Chimeric antigen receptors (CARs) significantly enhance the anti-tumor activity of immune effector cells. Current CAR-based immunotherapies leverage engineered versions of a patient’s own T-cells to target and kill cancer cells. Recently, a study led by researchers at University of California San Diego School of Medicine and University of Minnesota demonstrated that similarly modified CAR constructs can also improve natural killer (NK) cell-mediated killing
NK cell-based immunotherapies may offer distinct advantages over T cells. Unlike T cells, NK cells do not require human leukocyte antigen (HLA) matching in order to mediate their activity. Thus, NK cells may function as allogeneic effectors, without the need for time-consuming collection and modification of patient-sourced cells. As a result, NK cells may be able to serve as an off-the-shelf immunotherapy without patient matching.
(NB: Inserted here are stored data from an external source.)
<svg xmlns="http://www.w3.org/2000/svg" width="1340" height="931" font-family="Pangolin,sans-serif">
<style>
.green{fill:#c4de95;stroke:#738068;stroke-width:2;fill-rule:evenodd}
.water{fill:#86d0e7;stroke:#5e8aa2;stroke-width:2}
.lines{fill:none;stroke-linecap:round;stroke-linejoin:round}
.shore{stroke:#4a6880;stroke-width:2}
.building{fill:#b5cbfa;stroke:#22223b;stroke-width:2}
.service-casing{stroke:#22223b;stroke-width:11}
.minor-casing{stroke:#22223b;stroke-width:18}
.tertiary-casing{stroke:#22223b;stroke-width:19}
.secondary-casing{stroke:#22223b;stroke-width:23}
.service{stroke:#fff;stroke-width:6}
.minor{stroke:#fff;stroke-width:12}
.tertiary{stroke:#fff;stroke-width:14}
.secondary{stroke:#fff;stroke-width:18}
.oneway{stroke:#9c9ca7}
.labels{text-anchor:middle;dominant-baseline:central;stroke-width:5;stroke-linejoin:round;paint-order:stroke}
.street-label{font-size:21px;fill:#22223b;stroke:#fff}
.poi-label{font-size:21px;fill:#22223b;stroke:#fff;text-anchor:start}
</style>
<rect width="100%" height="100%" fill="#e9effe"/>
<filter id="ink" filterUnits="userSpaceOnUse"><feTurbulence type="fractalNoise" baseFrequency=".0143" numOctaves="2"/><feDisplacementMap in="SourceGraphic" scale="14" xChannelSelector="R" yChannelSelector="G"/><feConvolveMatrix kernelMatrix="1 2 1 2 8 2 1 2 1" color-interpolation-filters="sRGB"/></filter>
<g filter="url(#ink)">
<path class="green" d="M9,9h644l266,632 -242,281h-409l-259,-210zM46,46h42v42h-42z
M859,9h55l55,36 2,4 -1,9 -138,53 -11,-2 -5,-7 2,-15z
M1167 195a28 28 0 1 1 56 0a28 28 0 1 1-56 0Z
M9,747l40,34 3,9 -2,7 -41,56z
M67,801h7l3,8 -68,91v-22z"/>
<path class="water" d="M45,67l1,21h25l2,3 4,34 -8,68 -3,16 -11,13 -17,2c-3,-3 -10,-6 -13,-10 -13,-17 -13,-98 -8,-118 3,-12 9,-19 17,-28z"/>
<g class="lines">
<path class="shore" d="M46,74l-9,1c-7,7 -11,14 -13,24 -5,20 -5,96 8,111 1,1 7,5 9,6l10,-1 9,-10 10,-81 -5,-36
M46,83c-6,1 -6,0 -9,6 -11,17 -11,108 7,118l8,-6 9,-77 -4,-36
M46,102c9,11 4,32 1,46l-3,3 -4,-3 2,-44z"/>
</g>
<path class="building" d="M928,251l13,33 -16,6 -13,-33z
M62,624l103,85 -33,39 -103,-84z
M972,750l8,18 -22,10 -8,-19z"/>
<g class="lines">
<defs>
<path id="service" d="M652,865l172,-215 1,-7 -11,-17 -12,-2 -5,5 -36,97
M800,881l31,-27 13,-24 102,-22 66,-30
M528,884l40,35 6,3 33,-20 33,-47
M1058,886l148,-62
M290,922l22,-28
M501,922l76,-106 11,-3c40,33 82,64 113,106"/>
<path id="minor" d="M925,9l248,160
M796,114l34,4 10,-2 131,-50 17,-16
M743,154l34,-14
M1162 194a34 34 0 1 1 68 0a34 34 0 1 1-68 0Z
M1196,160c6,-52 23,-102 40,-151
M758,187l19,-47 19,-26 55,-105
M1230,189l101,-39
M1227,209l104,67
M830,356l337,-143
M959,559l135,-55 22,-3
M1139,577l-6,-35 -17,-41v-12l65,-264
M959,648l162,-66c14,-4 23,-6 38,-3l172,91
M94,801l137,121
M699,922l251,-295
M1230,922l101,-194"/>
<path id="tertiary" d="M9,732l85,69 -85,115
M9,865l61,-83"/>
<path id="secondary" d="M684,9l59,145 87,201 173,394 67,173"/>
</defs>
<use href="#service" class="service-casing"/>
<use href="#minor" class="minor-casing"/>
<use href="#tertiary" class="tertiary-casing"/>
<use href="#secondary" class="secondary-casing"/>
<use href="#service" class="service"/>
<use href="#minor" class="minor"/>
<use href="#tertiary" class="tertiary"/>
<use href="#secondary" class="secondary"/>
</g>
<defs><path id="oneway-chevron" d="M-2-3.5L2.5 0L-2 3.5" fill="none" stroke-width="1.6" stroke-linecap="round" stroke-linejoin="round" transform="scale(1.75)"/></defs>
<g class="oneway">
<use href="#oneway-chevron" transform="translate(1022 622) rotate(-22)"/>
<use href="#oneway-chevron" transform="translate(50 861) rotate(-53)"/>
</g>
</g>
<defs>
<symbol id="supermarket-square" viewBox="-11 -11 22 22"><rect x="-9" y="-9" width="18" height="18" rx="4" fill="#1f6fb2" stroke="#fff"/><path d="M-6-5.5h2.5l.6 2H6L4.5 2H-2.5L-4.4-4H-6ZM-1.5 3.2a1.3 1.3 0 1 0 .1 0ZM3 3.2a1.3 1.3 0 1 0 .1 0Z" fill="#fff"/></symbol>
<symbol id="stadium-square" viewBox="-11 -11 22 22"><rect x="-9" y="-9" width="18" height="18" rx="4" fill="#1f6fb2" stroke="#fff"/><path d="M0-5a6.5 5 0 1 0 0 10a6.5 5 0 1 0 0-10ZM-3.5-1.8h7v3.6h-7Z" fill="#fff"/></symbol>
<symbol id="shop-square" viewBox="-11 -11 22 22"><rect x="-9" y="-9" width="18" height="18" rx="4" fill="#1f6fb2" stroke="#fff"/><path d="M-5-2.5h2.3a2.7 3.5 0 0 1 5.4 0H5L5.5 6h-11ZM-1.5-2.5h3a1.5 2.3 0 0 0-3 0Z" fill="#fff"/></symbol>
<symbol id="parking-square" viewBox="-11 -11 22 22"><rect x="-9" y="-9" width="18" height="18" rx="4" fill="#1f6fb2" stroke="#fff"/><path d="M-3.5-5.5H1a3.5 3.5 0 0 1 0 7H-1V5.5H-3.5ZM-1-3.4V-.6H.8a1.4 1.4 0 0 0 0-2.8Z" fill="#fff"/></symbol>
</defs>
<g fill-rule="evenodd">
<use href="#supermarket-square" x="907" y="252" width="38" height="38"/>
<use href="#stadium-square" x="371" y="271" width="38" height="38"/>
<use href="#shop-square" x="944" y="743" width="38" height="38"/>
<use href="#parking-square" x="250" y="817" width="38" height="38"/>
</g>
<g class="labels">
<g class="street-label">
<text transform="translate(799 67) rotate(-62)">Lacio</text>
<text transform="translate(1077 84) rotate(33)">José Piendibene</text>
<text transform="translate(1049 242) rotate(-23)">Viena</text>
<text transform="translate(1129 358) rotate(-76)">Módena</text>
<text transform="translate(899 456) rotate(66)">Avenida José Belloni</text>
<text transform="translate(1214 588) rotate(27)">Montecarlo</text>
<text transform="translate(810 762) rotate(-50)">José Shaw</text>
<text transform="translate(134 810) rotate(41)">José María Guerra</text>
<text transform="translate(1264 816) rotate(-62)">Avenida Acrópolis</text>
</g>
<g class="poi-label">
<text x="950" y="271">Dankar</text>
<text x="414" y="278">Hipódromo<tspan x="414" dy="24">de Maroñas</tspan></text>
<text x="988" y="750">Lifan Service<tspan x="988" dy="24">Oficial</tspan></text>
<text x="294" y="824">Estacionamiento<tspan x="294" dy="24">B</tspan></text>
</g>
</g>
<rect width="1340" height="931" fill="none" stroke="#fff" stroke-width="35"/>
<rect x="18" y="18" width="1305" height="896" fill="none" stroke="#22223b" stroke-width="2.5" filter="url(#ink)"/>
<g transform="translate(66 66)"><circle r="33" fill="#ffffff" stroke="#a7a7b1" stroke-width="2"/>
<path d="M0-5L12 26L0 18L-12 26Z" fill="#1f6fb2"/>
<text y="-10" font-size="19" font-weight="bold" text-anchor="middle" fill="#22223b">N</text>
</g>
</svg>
In the study, researchers identified a CAR containing the transmembrane domain of NKG2D, the 2B4 co-stimulatory domain, and the CD3ζ signaling domain to mediate strong antigen-specific NK cell signaling. Expression of these CAR constructs in NK cells derived from iPSCs significantly improved NK cell mediated cytotoxicity against antigen-expressing leukemia targets and ovarian cancer targets. Furthermore, when these CAR NK cells were tested in an ovarian cancer xenograft mouse model, they were able to effectively inhibit tumor growth and prolong survival. It is impressive that the CAR NK cells demonstrated a potent ability to kill mesothelin-expressing tumors both in vitro and in vivo, while CAR T cells have historically struggled to provide only limited efficacy against solid tumors.
The article, titled “Human iPSC-Derived Natural Killer Cells Engineered with Chimeric Antigen Receptors Enhance Antitumor Activity” was published in Cell Stem Cell.